MATERIAL FOR THIS TASK —
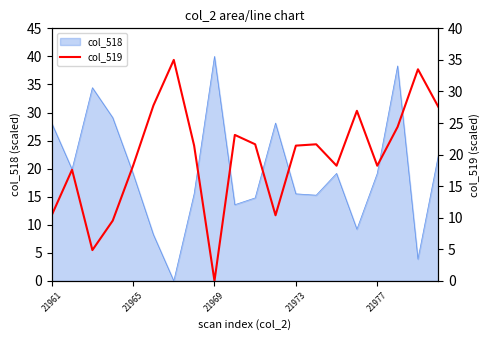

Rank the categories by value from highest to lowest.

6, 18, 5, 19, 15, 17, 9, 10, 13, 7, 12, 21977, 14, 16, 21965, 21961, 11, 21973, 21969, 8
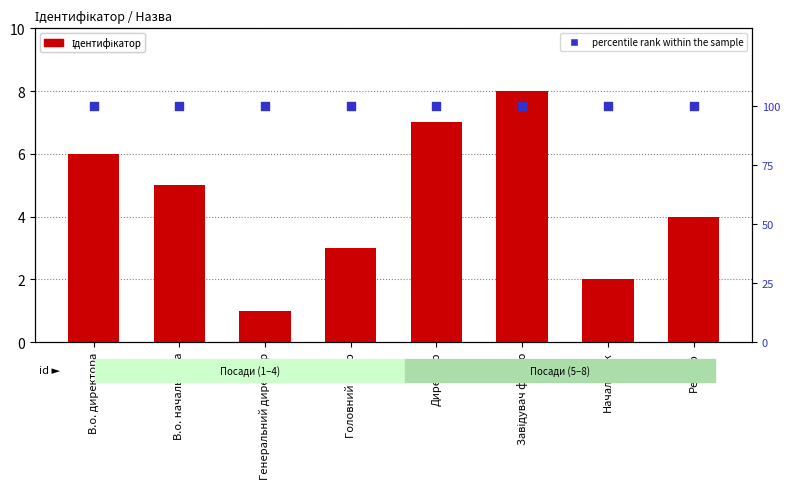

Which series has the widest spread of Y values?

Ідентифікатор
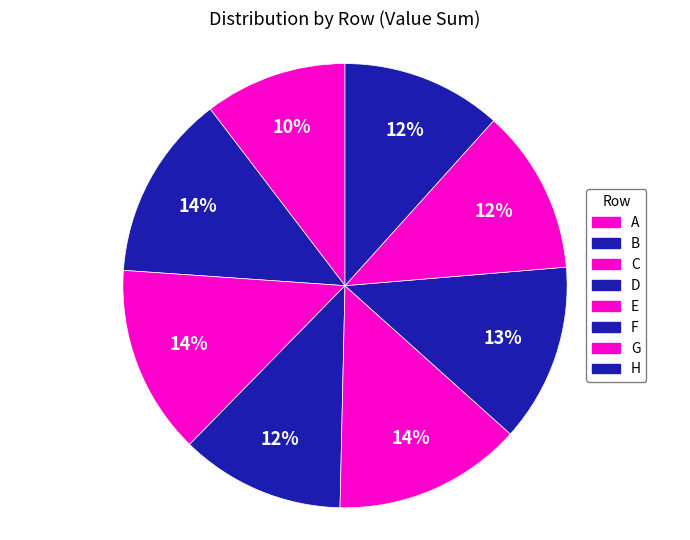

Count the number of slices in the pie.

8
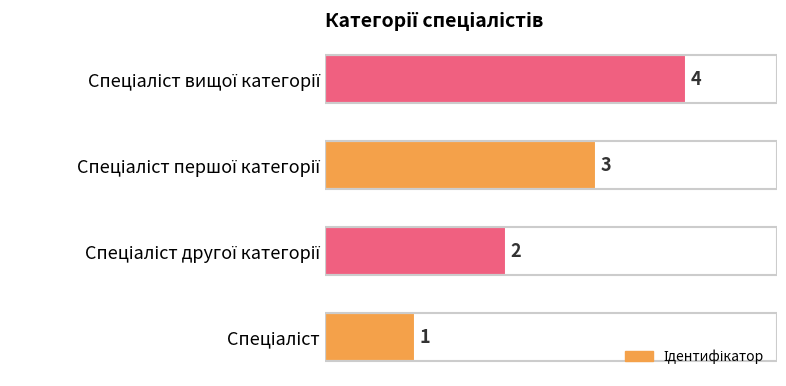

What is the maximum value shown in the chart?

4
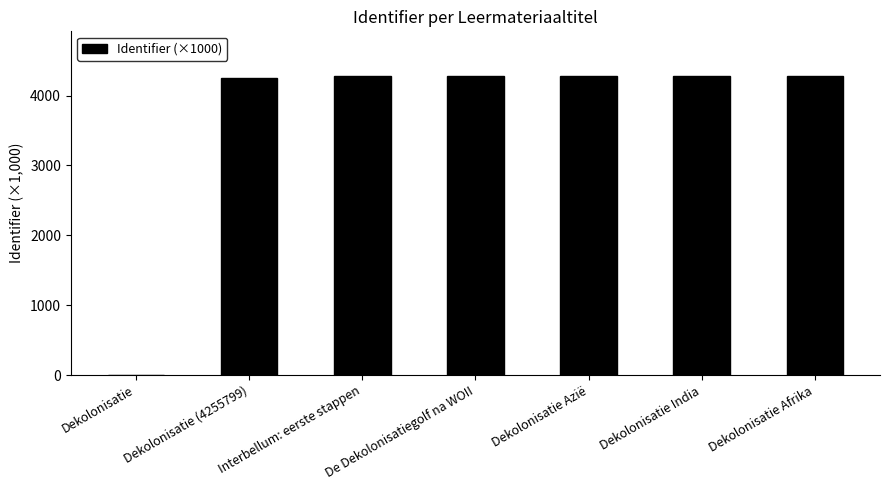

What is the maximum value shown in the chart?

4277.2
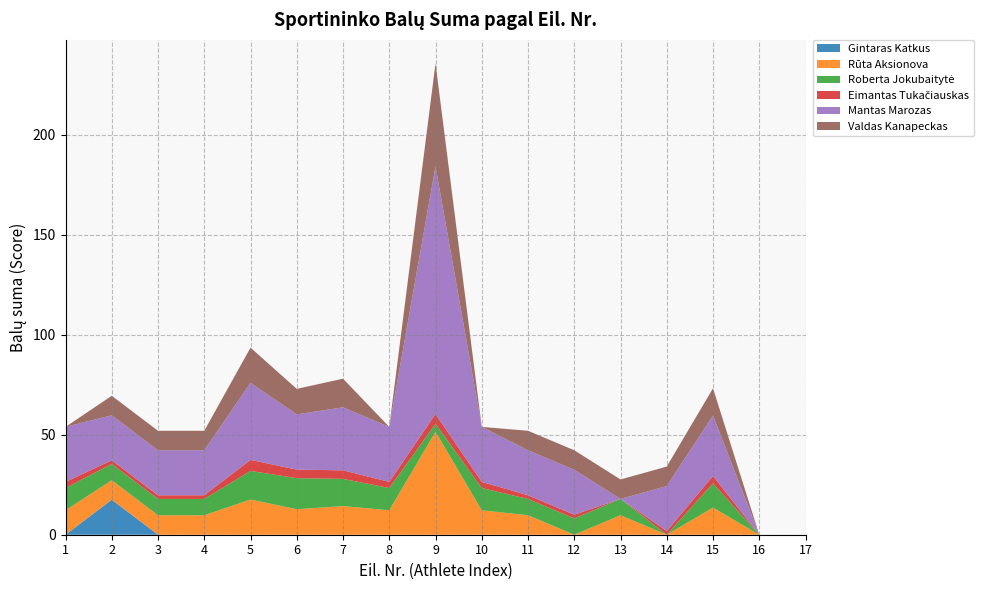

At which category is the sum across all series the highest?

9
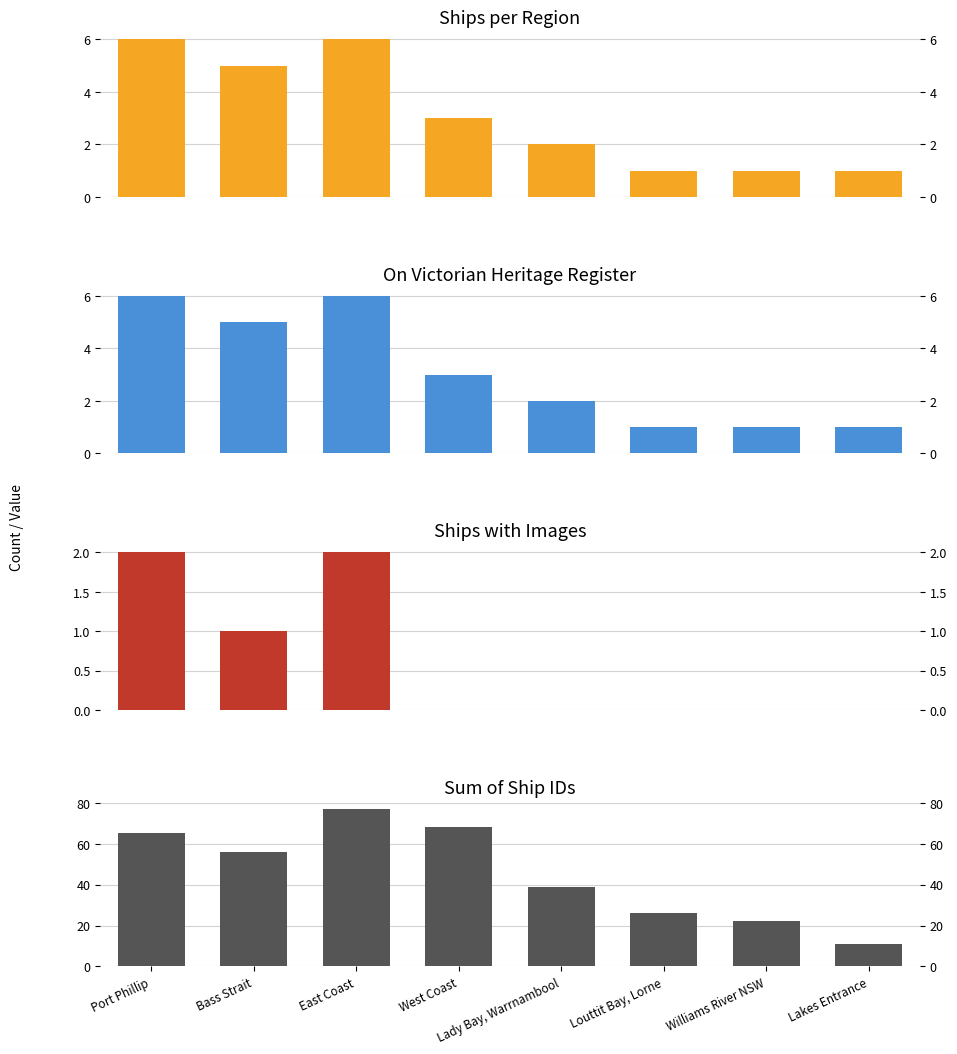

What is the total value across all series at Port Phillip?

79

TASK REQUIREMENTS — Report each line of the items above that contains the string "highest".

EXERCISE RESULT —
Rank the categories by value from highest to lowest.
At which category is the sum across all series the highest?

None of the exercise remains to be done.